§ Passage to read:
· · · ·
Background information
- Born: August 14, 1964 (age 61) Silver Spring, Maryland, U.S.
- Genres: Pop, rock
- Occupation: Musician
- Instruments: Guitar, vocals
- Years active: 1986–present
- Formerly of: Chicago
- Website: keithhowland.com

= Keith Howland =

American guitarist (born 1964)

Keith Howland (born August 14, 1964) is an American guitarist. He was the lead guitarist and occasional lead vocalist for the veteran pop-rock band Chicago from 1995 to 2021.

==Biography==
Howland started playing the guitar at the age of seven, and he played in some bands during his school years. He attended elementary school in Richmond, Virginia, and graduated from James Madison University in 1986 with a degree in communications. In 1987, Keith moved to Los Angeles and took a job with Andy Brauer Studio Rentals, which helped him to make invaluable contacts in the music industry. He also continued playing as much as possible, including a 1993 summer tour with Rick Springfield.

In 1995, Chicago was looking for a new lead guitarist following the departure of Dawayne Bailey. Howland was a long-time fan of the band and of their co-founding guitarist, Terry Kath. Howland appeared uninvited at the auditions and attained a chance meeting with the band's bassist, Jason Scheff. He performed a last-minute audition and was offered the job on the same day.
· · · ·
§ What you need to do:
**a.** In the Keith Howland biography, who did Howland have a chance meeting with at the Chicago auditions?
**b.** Carry the Keith Howland biography forward from where it stops.

§ Collection entries:
· · · ·
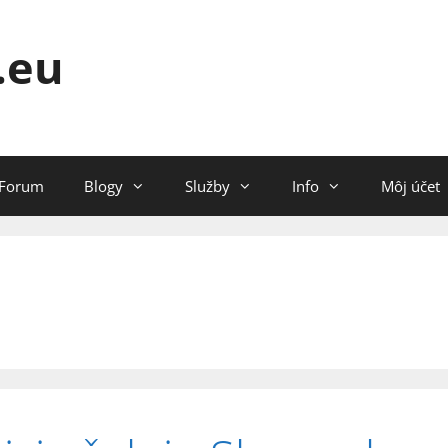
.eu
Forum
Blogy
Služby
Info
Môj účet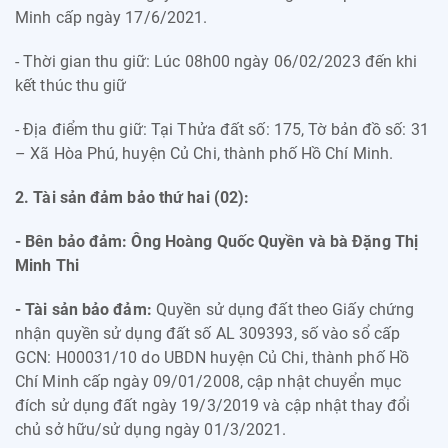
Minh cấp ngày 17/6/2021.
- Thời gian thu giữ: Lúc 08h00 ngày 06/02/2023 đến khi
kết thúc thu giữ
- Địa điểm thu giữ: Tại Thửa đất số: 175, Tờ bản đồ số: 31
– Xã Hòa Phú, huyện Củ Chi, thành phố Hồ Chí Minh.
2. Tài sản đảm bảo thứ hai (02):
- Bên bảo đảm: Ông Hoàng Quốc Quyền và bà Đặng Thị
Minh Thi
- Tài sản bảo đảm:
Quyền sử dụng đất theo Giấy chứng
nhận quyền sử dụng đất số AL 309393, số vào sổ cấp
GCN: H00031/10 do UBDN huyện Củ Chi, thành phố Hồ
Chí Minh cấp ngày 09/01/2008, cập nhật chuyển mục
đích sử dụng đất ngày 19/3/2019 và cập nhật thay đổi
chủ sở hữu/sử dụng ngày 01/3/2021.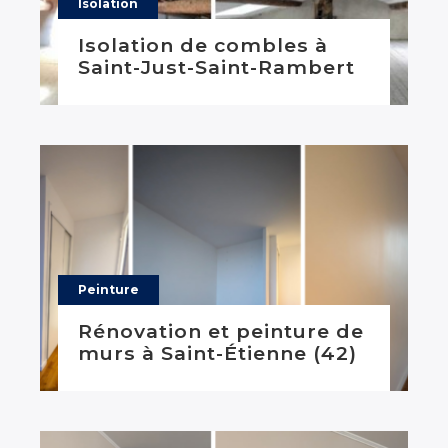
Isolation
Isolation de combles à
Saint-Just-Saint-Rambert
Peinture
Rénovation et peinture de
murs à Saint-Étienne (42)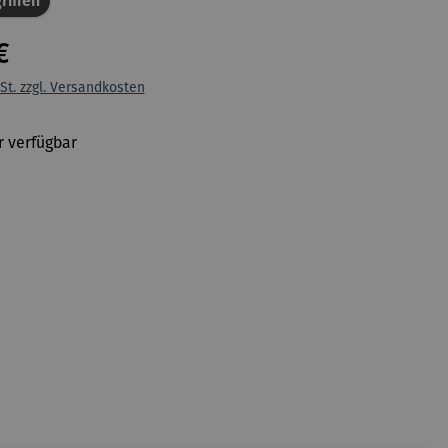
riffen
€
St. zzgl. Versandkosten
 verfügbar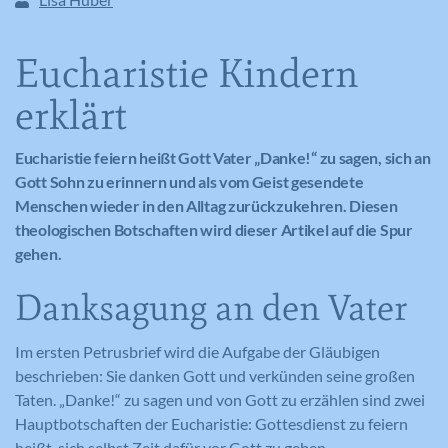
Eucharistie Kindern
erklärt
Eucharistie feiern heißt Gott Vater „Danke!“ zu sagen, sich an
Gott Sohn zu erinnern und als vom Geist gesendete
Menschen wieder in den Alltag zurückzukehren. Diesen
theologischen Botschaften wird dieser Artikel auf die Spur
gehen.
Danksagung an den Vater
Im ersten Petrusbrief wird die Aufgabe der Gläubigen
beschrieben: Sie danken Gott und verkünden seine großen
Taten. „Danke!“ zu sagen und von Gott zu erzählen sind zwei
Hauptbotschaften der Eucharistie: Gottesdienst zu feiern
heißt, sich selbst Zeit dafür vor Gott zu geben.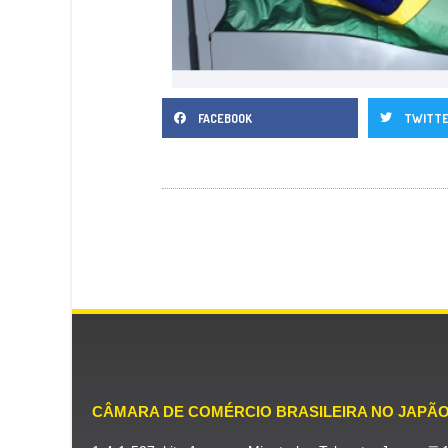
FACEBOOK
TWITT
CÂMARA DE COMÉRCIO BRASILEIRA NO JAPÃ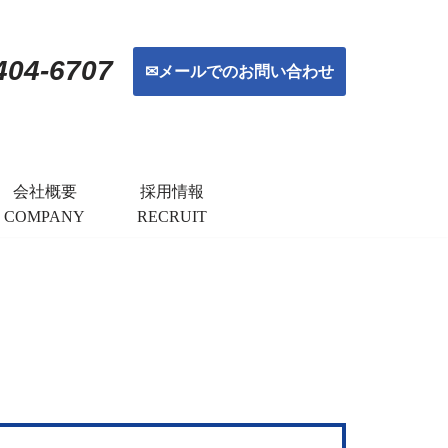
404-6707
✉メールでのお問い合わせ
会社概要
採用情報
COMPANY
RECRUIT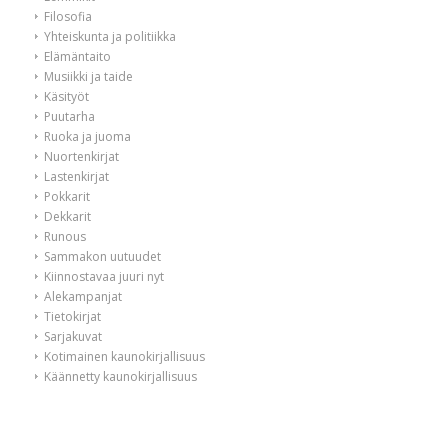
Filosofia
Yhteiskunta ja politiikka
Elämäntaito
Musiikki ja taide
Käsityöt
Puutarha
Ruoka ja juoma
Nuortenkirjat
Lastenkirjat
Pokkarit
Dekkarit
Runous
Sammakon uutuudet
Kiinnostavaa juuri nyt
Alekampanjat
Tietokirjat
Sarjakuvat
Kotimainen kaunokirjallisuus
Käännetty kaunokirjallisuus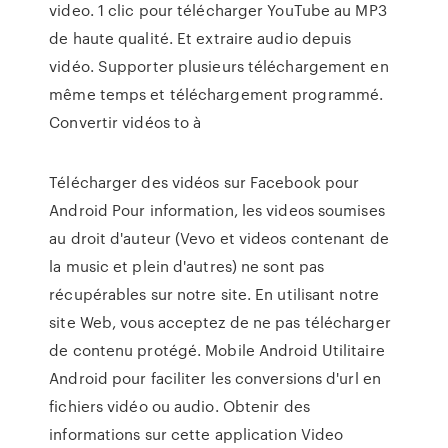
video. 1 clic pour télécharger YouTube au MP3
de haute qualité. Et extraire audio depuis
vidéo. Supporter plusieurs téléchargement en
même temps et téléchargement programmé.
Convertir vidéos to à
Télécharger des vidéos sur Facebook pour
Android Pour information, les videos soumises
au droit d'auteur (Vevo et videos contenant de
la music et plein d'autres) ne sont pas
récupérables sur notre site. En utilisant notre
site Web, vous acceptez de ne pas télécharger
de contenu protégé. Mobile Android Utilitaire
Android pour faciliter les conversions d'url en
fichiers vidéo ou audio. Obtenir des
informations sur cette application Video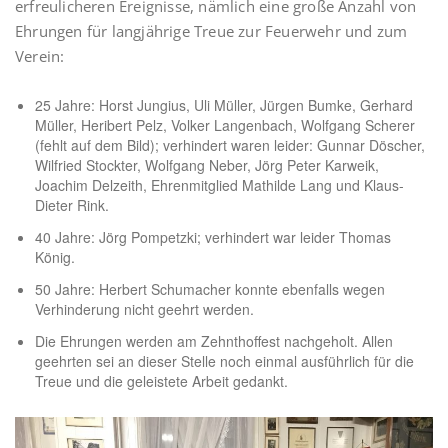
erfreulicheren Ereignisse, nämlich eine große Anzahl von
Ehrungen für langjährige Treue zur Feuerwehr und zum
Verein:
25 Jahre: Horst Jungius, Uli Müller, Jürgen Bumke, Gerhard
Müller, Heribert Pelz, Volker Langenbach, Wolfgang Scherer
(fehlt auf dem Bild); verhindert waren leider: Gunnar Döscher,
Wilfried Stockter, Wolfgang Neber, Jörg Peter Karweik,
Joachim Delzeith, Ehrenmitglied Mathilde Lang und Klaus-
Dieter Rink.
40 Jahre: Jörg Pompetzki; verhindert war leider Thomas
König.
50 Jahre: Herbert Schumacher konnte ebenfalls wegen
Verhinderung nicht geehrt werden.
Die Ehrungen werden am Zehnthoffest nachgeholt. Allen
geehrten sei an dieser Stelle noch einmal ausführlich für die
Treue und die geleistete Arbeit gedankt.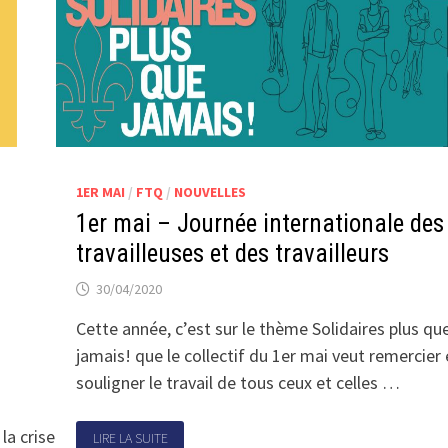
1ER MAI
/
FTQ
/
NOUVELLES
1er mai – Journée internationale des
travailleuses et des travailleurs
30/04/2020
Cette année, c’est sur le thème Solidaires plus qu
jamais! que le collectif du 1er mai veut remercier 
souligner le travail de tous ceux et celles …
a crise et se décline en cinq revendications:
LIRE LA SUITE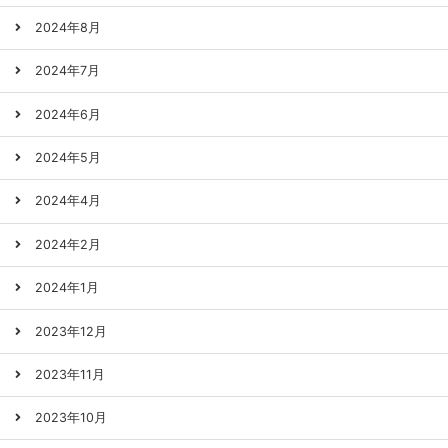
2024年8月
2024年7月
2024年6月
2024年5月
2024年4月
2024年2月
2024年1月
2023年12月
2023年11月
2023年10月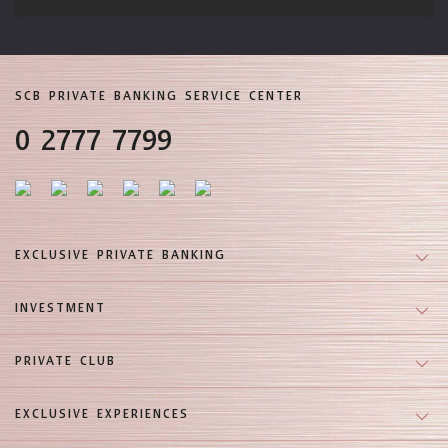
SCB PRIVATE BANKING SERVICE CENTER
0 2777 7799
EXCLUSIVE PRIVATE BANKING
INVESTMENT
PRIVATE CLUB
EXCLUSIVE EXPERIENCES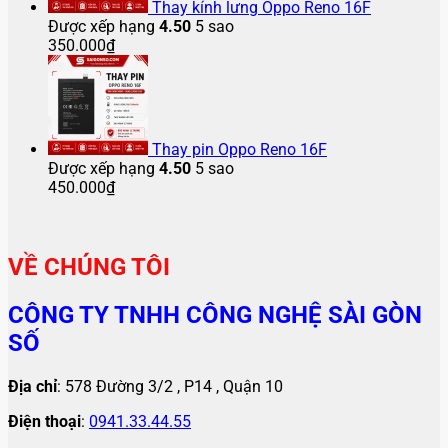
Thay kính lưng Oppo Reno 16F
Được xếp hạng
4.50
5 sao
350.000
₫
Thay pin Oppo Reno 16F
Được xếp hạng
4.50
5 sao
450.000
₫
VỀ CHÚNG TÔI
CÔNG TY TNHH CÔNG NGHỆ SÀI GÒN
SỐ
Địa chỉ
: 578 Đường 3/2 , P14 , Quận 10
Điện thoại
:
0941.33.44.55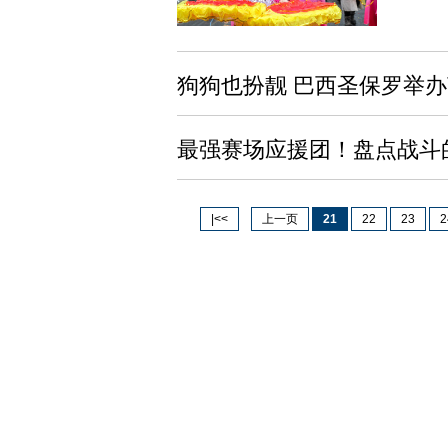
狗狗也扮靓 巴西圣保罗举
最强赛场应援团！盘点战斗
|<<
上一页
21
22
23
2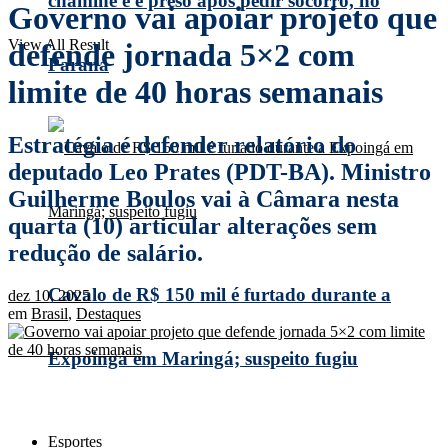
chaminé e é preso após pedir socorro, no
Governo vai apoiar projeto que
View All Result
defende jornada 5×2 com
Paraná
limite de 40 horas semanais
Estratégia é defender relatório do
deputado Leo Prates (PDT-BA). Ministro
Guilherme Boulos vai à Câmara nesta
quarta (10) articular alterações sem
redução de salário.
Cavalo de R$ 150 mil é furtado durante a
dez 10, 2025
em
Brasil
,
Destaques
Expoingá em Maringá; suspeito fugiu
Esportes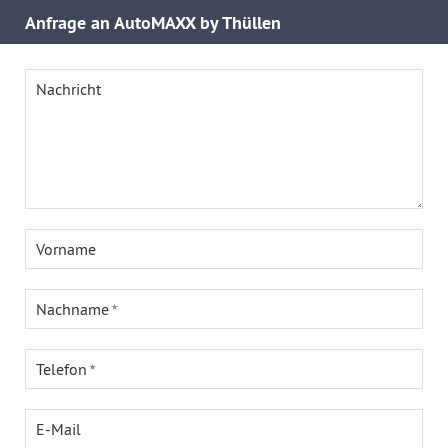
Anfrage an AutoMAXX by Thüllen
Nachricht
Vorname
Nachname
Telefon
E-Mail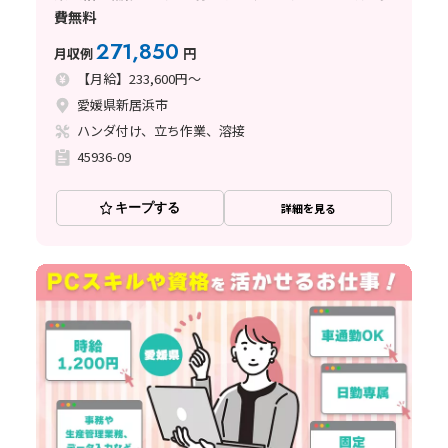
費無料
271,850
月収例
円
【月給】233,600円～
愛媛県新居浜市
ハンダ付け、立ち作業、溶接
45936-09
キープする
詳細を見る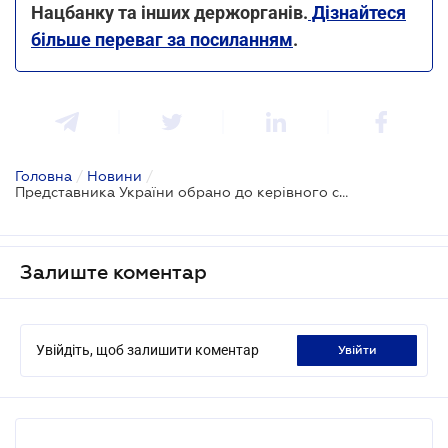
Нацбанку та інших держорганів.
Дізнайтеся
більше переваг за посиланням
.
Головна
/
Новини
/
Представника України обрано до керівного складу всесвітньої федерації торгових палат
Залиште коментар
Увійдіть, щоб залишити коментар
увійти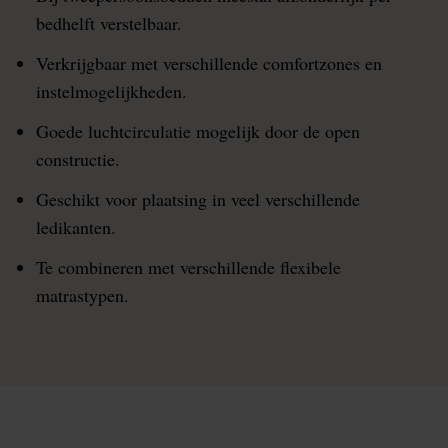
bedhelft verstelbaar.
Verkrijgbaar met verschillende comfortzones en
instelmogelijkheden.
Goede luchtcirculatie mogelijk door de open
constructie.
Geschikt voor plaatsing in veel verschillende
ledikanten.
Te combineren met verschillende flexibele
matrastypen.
· · · ·
§ Answers:
**a.** Jason Scheff, the band's bassist.

**b.**
Howland has also pursued projects outside the band, including projects he has done with Chicago's former drummer Tris Imboden. Their collaborative effort is known as The Howland/Imboden Project, releasing two albums. The sound can be described as all-instrumental, jazz/rock/fusion. The eponymous The Howland/Imboden Project is a studio album, and Live At The Baked Potato is a live recording.

In November 2007, Keith released an album titled KeCraig. This album started as a jam session in November 2007 with his brother Craig.

Howland collaborated with former Chicago keyboardist, guitarist, and vocalist Bill Champlin on Champlin's 2008 solo album No Place Left to Fall.

On November 15, 2021, Howland suffered a broken arm in an accident and took a leave of absence from the band. On December 1, 2021, Howland announced his resignation from Chicago after more than 26 years, citing lengthy recovery time before being able to resume playing guitar, and the desire to begin the next phase of his life.

Currently, Howland is a member of the supergroup known as The Players alongside fellow former Chicago bandmate and bassist/vocalist Jeff Coffey, keyboardist Rob Arthur, and drummer Ed Toth.